> ‘But REPLY_FAULT also provides a way to define and implement new kinds of errors — application-specific errors — such as access control rules. For instance, the Hubris IP stack assigns IP ports to tasks statically. If a task tries to mess with another task’s IP port, the IP stack faults them. This gets us the same sort of “fail fast” developer experience, with the smaller and simpler code that results from not handling “theoretical” errors that can’t occur in practice.‘
This sounds good when the system is small and tight and applications are written mostly by people who designed the whole system.
But as an application developer, I’d be somewhat scared to interface with third-party code over an IPC model where the other service can at any time send back an instant death pill to my process.
I guess I just don’t trust other app developers that much. The world is full of terrible drivers and background processes written by stressed-out developers harassed by management. They’ll drop in a bunch of potentially unsuitable default REPLY_FAULTs if it means they get to go home before 8pm.
I think that's intentional because that's what Hubris is aimed at.
...and in that circumstance, the author reports finding, apparently serendipitously, that it helped with development: "Initially I was concerned that I’d made the kernel too aggressive, but in practice, this has meant that errors are caught very early in development. A fault is hard to miss, and literally cannot be ignored the way an error code might be."
Swift death to deviance is a way to keep the system tight. The designed scope probably keeps it small anyway. Scopes have a way of creeping, but I don't think people will want to force tasks into Hubris that would be better on the host rather than in its embedded controllers.
To be fair, this is how abort works in any library you call into that’s in your process.
The Dennis Nedry approach to counting dinosaurs in Jurassic Park.

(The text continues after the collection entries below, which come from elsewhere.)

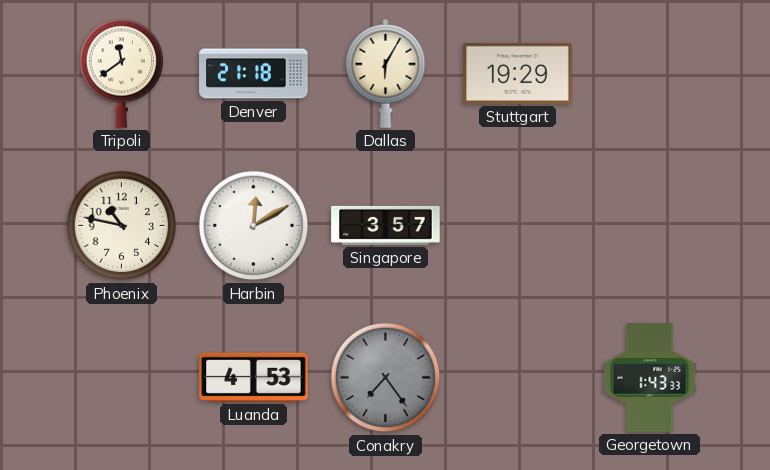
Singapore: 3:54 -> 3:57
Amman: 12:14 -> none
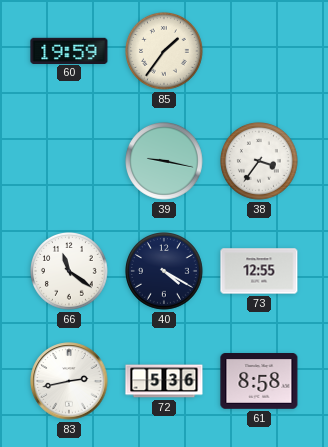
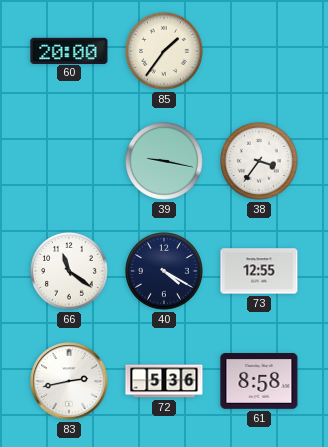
60: 19:59 -> 20:00
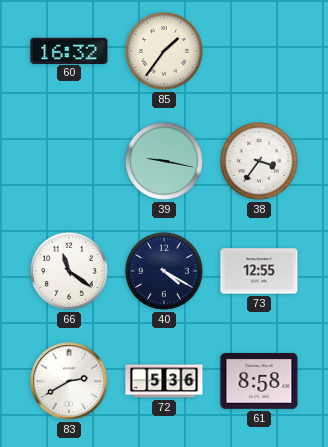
60: 20:00 -> 16:32
83: 2:43 -> 2:40
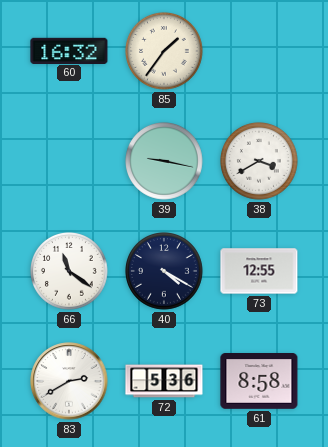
38: 3:36 -> 3:40
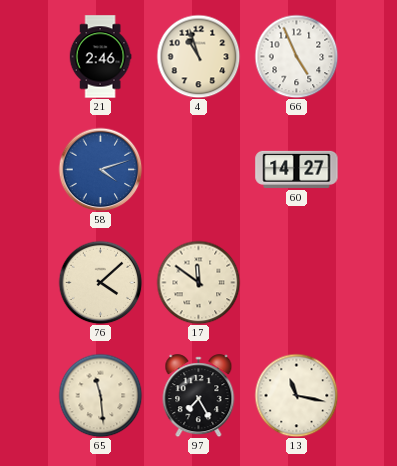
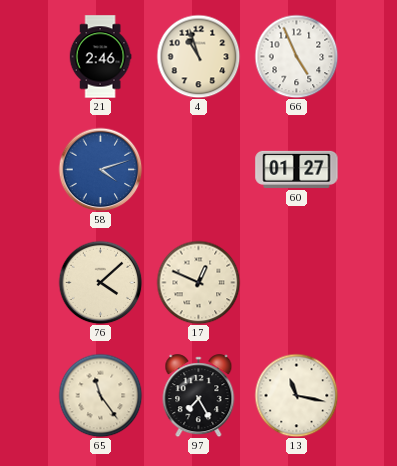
60: 14:27 -> 01:27
17: 11:51 -> 12:49
65: 11:29 -> 11:24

Indeed, this happened with Symbian. An IPC server could panic the client. As an application developer without access to the OS source code this was pretty terrible. Not all preconditions were easily understood and could vary between devices and OS versions.
For service, think "OS interface". If you make a bogus kernel call on a monolithic kernel, it would be reasonable for the OS to kill you. Also note that when you say "process" it might be different than you think because threads all share the same address space on hubris.
It seems like in an embedded environment, it's good to resolve these misunderstandings immediately when they occur, regardless of whose fault it is.
The server says "that client is bad!" so the kernel kills it. The problem is really that the two didn't understand each other.